── PAGE TEXT

4. Pick The Right Keywords
Your keyword strategy is going to be much more detailed when you are picking your keywords for an e-commerce website. Imagine if you had a general niche website.. you could target a wide range of keywords and pull in traffic that was interested in what your blog is about. If you have an e-commerce site and you are selling specific products you have to target only traffic that wants what you are selling.. not something similar.
Imagine if you have a website that sells blue balls. Only blue balls. No other color. You can’t target “balls” or “yellow balls” or “buy balls”.. every single keyword you go after has to be about blue balls. Even if you can rank other colors it is useless because the traffic will not convert.
You just have to get in the right frame of mind and think like the person searching for whatever items you are selling. Sticking with the example here are some possible keywords:
Buy blue balls
Buy blue balls online
Cheap blue balls online
Cheap blue balls website
Specials on blue balls
Discounted blue balls
…you get the idea. Your keywords need to be very specific to the product you are selling.. right down to the color, model number or size. Imagine if you were doing keyword research for a dress. You would want to be specific and include the designer, the color, and the size. Take time and come up with very specific keywords to go after.
5. Optimize Every Single Product Image
What else sells e-commerce products beside the descriptions? THE PICTURES! Most e-commerce websites will feature multiple images for every single products. Different angles.. highlighting features.. etc. Not only should you be using professional images but you also need to optimize every single image. If you have a lot of images it is very easy to get lazy and just bulk upload them all without optimizing them. Don’t do this. You miss out on all the image search traffic!
Every image should have an alt image tag that uses different long tail descriptions for each image. Think about how many people search for products online using Google’s image search. A lot! If someone is looking for a yellow sun dress and they pull up Google’s image search and type in “womens yellow sun dress size large” and your image (that is perfectly optimized and professional) shows up they are going to click on it and be taken to your website.. where they can then purchase the item.

────
── DATA SECTION

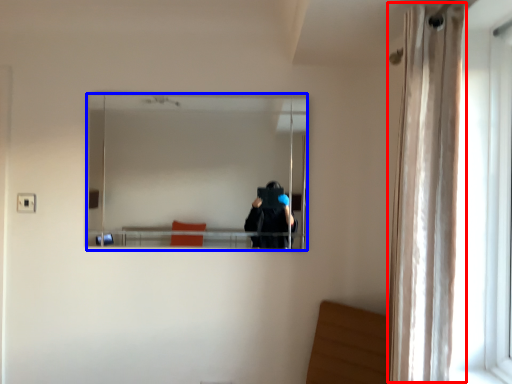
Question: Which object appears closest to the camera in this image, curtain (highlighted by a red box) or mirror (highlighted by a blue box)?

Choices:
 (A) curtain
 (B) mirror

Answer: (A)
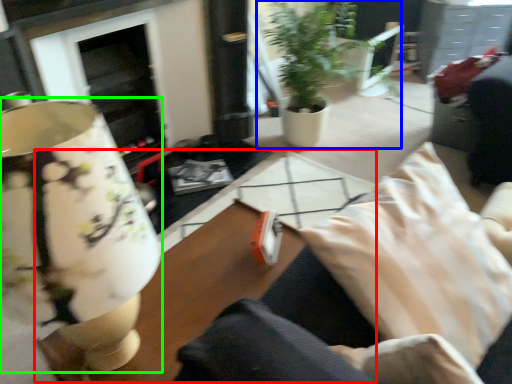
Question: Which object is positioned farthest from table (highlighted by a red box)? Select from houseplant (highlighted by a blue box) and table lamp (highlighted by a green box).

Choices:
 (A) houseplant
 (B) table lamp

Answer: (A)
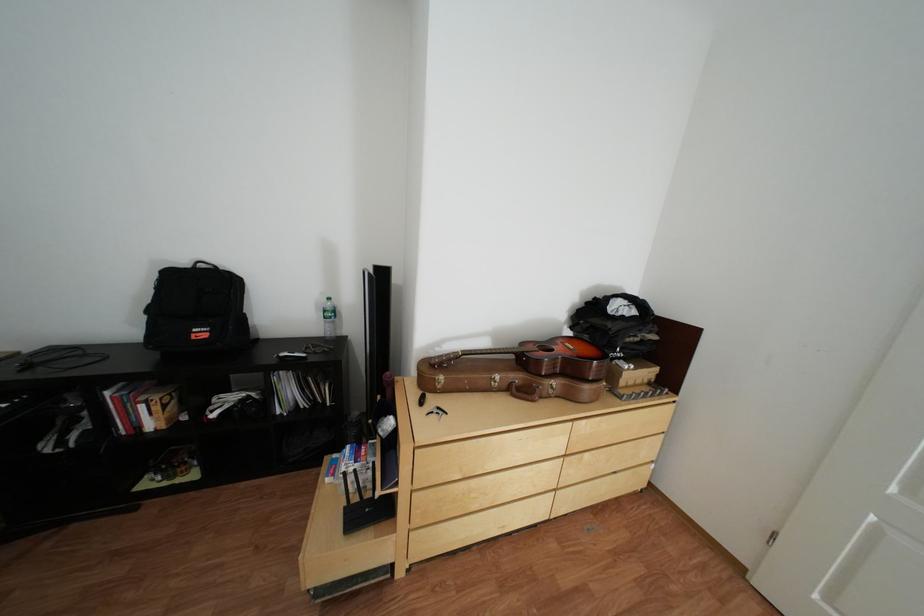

────
── DATA SECTION

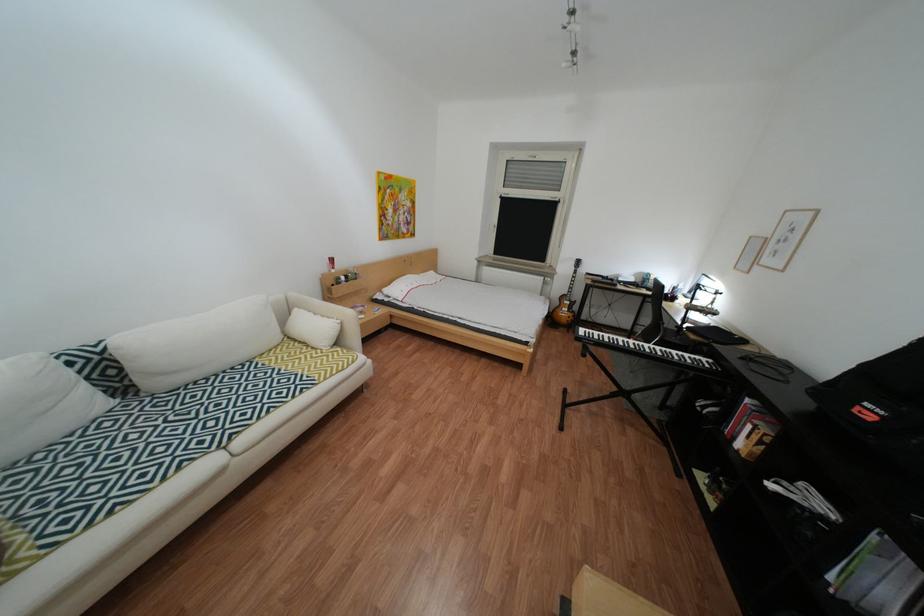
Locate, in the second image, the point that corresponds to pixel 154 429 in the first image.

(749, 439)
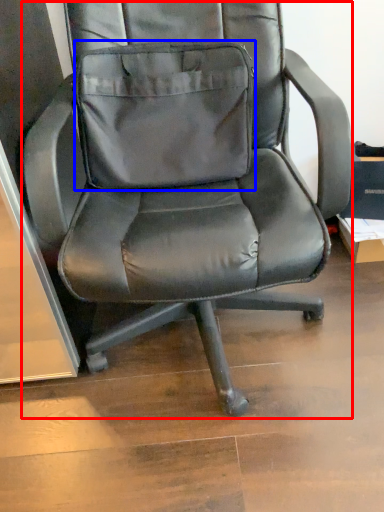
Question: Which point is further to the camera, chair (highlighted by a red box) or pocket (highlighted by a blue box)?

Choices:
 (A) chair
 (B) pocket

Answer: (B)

────
── DATA SECTION

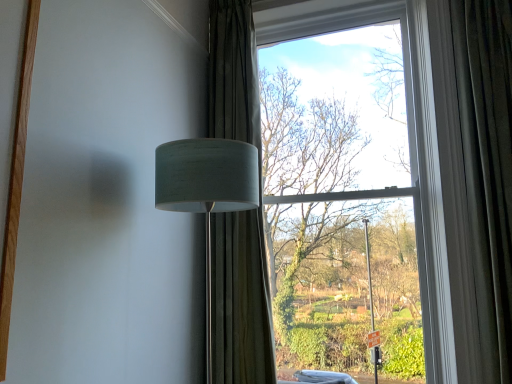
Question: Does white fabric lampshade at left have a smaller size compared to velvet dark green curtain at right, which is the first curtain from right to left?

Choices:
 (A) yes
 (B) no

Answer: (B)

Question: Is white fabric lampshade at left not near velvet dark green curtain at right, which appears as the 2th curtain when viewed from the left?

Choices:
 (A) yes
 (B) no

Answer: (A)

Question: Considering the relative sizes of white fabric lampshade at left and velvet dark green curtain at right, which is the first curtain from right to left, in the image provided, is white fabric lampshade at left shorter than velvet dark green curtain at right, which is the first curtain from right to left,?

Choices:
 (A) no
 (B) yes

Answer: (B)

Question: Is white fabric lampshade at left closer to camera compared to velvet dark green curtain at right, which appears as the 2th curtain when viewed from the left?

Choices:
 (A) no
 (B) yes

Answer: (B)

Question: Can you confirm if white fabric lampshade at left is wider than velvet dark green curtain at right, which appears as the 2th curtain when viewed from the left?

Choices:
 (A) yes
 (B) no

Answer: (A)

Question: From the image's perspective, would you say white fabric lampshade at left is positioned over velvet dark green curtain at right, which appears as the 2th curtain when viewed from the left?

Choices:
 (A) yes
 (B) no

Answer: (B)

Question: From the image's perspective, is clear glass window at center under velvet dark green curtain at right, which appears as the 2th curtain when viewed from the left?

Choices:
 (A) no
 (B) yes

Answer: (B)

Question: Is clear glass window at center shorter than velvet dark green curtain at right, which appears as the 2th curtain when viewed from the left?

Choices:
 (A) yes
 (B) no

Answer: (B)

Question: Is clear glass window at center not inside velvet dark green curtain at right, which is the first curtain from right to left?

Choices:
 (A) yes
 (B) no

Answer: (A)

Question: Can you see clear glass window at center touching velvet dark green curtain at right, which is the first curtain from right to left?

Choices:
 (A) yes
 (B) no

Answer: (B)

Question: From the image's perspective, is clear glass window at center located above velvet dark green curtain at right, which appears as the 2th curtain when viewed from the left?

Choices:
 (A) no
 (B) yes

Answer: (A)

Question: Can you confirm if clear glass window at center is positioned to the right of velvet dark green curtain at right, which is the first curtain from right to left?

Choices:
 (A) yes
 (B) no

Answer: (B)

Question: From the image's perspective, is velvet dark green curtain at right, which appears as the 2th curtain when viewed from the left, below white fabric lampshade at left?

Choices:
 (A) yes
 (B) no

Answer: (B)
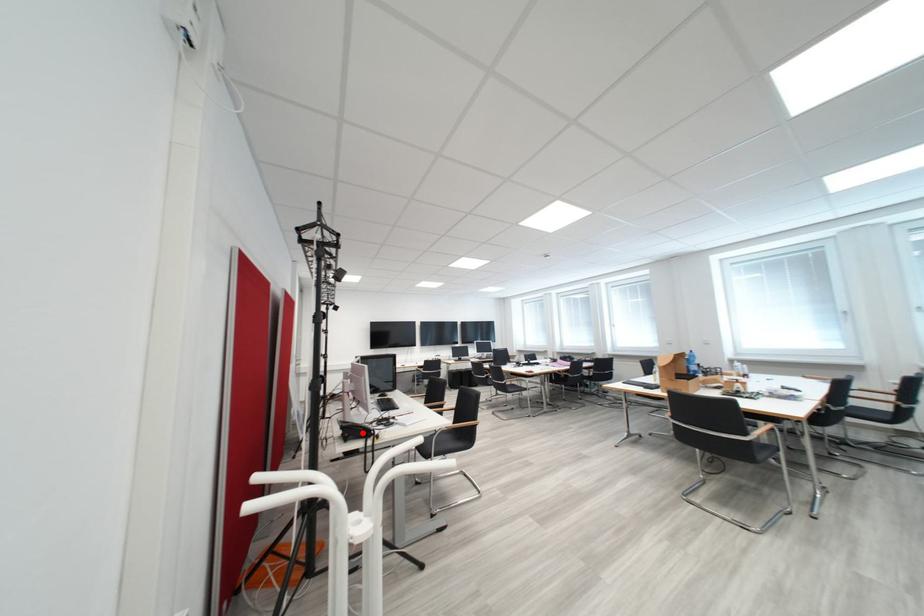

────

◆ **PROBLEM DESCRIPTION**: According to the e-commerce page, why should a site that sells only blue balls skip keywords for other colors, even when it could rank for them? None of the lines matter here.

◆ **RESULT BELOW**: Ranking for other colors would be useless because that traffic will not convert. An e-commerce site has to target only people who want what it is selling, not something similar.